Potato Puree


Please ignore the short rib in the above photo and focus on the cloud of white beneath it. That, my friends, is what we in the cooking industry (or the food blogging industry) call a potato puree. It’s a blend of riced potato innards (Yukon Gold & russets), two sticks of butter, heated cream and milk.

We owe this recipe to Suzanne Goin and her “Sunday Suppers at Lucques” which caused us some consternation two weeks ago when it almost killed us with melted plastic.

But my friend Jimmy was coming over for dinner last Sunday and I wanted to impress: so I turned to page 301 for Suzanne’s “Braised Beef Short Ribs with Potato Puree.” The rib recipe was fairly typical: brown in oil, aromatize with onion, carrot and celery, and deglaze with red wine and stock (plus, here, port and balsamic vinegar). The end result was scrumptious and comforting in this cold weather, but my heart belonged to the potato puree.

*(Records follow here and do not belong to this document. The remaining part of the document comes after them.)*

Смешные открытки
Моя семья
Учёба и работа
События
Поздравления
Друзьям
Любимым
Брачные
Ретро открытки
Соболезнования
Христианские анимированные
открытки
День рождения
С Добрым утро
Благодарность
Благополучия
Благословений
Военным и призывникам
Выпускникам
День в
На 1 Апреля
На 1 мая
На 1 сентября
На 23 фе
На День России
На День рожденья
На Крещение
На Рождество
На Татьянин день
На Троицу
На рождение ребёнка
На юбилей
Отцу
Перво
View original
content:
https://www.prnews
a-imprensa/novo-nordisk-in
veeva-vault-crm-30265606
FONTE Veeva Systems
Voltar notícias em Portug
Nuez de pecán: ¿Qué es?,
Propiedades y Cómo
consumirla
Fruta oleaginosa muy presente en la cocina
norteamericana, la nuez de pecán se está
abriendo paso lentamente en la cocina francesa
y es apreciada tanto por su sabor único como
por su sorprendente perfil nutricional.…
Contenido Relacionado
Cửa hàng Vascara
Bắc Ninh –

I’ve never been a big fan of mashed potatoes probably because, like most people, I associate them with all the bad mashed potatoes I’ve had in my life. Dry mashed potatoes; lumpy mashed potatoes; gloppy mashed potatoes and so on and so on.

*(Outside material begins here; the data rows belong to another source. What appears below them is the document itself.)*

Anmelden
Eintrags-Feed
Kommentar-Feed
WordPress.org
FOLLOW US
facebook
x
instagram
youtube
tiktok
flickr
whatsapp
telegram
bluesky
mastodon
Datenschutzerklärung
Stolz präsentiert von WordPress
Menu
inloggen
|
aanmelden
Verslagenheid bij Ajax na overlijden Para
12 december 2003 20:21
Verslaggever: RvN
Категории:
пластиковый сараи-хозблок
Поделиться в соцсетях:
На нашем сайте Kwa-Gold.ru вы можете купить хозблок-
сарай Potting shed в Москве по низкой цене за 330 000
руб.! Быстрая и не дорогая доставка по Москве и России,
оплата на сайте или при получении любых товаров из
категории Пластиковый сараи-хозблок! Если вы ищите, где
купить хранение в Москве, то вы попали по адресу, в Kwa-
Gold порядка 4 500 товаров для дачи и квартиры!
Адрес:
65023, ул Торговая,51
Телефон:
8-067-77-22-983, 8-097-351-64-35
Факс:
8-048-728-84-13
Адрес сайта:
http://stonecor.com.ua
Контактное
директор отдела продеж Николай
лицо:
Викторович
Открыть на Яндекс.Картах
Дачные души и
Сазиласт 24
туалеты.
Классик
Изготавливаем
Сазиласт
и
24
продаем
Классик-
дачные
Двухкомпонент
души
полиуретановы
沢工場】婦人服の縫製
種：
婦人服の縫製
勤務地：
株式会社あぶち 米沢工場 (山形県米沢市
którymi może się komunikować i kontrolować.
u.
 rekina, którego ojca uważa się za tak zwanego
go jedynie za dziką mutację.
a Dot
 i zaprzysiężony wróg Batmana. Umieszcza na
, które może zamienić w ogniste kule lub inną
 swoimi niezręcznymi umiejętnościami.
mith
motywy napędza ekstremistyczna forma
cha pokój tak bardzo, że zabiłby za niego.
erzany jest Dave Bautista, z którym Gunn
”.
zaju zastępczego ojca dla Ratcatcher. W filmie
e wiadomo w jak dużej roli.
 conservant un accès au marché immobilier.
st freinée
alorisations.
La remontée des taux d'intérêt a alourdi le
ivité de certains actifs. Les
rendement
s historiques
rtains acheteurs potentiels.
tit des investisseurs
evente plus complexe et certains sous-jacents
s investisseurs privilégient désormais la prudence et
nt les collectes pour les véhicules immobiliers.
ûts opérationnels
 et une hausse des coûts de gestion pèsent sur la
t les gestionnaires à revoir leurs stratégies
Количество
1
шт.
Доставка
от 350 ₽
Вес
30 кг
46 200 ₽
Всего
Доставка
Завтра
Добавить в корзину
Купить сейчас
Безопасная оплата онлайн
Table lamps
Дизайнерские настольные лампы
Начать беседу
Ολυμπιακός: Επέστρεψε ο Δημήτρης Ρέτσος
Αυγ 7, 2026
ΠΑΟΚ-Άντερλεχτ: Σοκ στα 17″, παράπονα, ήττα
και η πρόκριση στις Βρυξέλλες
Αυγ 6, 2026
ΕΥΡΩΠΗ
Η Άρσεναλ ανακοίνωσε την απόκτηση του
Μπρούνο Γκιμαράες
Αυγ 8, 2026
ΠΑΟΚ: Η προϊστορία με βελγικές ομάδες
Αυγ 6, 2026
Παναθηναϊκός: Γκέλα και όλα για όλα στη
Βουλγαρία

The potato puree, on the other hand, is silky and smooth; it’s an almost even blend of potato and fat and that formula, however sickening you nutritionists might find it, is a formula that winning chefs–from Joel Robuchon onward–embrace to the fullest.

Here’s how to enter the world of potato decadence. Boil 1 1/2 pounds of russet potatoes and 1 1/2 pounds of Yukon Gold potatoes until they are SUPER tender, a knife should go into them quite easily. The last time I made a dish like this, I undercooked the potatoes and that was a big mistake. So better to err on the side of overcooking them: it should take about 45 minutes, says Ms. Goin.

Once they’re cooked, you strain and then set aside to cool. When they’re not too hot to handle or too cold to hold, you peel them. Once peeled, you put them through a ricer. It’s fun!


You rice all the potatoes into a pot:


Meanwhile, you heat 3/4 cup heavy cream and 3/4 cup whole milk in a saucepan and then turn off the heat.

Ok, so now it’s time to fatten up those potatoes. First, turn the heat on to the pan with all those potato shreds and stir around for a few minutes “to dry them out a little.” And then you add 2 sticks of butter, cut into chunks, a little at a time–stirring constantly.


Season with 2 1/2 teaspoons of salt and when all the butter’s been incorporated, you stir in the cream mixture “until you have a smooth puree.” Then taste for seasoning and you’re done!


It’s not the kind of thing you eat every day, but if you’re having guests and you’re making something that needs a starchy base, potato puree is the way to go. Look how happy Jimmy and Craig are:


Potato puree brings out the best in everyone. Make it for the holidays and watch your Christmas gifts multiply. You’ll thank me later.